Et le dîner fut presque joyeux, comme si un bonheur caché était entré dans la maison.
Et rien de nouveau n’arriva plus jusqu’aux derniers jours de juillet.
Un mardi soir, comme ils étaient assis sous le platane, autour d’une table de bois qui portait deux petits verres et un carafon d’eau-de-vie, Jeanne soudain poussa une sorte de cri, et, devenant très pâle, porta les deux mains à son flanc. Une douleur rapide, aiguë, l’avait brusquement parcourue, puis s’était éteinte aussitôt.

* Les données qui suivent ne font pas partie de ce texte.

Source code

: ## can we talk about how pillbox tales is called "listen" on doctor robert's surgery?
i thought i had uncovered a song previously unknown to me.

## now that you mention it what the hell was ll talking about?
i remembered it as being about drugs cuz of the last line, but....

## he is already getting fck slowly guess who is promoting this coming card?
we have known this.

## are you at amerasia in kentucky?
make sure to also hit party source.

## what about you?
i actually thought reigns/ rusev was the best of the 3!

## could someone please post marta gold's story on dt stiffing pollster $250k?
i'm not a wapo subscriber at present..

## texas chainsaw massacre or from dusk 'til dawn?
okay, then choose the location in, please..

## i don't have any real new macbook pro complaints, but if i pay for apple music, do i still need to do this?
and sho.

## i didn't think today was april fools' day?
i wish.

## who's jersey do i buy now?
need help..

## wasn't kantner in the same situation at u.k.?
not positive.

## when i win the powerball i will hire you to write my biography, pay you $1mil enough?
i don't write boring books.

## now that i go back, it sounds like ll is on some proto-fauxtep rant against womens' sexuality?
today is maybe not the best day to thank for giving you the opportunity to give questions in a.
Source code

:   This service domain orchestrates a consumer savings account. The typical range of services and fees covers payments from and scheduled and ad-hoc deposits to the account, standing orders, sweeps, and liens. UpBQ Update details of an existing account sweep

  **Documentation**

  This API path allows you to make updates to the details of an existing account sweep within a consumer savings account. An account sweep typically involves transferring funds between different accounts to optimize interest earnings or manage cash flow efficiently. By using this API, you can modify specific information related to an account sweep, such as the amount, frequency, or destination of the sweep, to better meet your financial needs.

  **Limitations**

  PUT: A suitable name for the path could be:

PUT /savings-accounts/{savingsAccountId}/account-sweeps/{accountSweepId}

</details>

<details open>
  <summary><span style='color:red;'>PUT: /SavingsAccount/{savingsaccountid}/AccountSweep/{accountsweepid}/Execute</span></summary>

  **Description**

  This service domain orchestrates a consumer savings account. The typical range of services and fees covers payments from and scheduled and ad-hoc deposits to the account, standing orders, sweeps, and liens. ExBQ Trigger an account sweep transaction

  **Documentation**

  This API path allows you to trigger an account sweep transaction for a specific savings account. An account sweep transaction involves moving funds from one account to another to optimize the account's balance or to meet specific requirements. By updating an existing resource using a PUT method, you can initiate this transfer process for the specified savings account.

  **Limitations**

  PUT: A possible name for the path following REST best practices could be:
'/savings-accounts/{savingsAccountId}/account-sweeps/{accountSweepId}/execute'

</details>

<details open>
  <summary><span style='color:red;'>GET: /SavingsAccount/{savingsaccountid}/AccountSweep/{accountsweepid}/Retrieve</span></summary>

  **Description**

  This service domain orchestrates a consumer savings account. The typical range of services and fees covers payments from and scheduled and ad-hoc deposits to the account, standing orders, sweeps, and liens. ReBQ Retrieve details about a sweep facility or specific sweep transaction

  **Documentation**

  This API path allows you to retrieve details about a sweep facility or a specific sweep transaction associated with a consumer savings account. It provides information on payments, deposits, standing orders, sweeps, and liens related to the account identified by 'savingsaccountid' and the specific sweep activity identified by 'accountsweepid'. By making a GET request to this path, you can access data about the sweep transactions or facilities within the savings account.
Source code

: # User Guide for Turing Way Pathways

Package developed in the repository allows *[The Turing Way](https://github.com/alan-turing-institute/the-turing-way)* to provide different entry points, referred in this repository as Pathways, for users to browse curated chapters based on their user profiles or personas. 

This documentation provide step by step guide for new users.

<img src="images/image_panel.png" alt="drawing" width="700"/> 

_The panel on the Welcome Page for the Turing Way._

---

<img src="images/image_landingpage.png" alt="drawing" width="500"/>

Mais, au bout de dix minutes, une autre douleur la traversa qui fut plus longue, bien que moins vive. Elle eut grand-peine à rentrer, presque portée par son père et son mari. Le court trajet du platane à sa chambre lui parut interminable ; et elle geignait involontairement, demandant à s’asseoir, à s’arrêter, accablée par une sensation intolérable de pesanteur dans le ventre.
Elle n’était pas à terme, l’enfantement n’étant prévu que pour septembre ; mais, comme on craignait un accident, une carriole fut attelée, et le père Simon partit au galop pour chercher le médecin.
Il arriva vers minuit et, du premier coup d’œil, reconnut les symptômes d’un accouchement prématuré.
Dans le lit les souffrances s’étaient un peu apaisées, mais une angoisse affreuse étreignait Jeanne, une défaillance désespérée de tout son être, quelque chose comme le pressentiment, le toucher mystérieux de la mort. Il est de ces moments où elle nous effleure de si près que son souffle nous glace le cœur.
La chambre était pleine de monde. Petite mère suffoquait, affaissée dans un fauteuil. Le baron, dont les mains tremblaient, courait de tous côtés, apportait des objets, consultait le médecin, perdait la tête. Julien marchait de long en large, la mine affairée, mais l’esprit calme ; et la veuve Dentu se tenait debout aux pieds du lit avec un visage de circonstance, un visage de femme d’expérience que rien n’étonne. Garde-malade, sage-femme et veilleuse des morts, recevant ceux qui viennent, recueillant leur premier cri, lavant de la première eau leur chair nouvelle, la roulant dans le premier linge, puis écoutant avec la même quiétude la dernière parole, le dernier râle, le dernier frisson de ceux qui partent, faisant aussi leur dernière toilette, épongeant avec du vinaigre leur corps usé, l’enveloppant du dernier drap, elle s’était fait une indifférence inébranlable à tous les accidents de la naissance ou de la mort.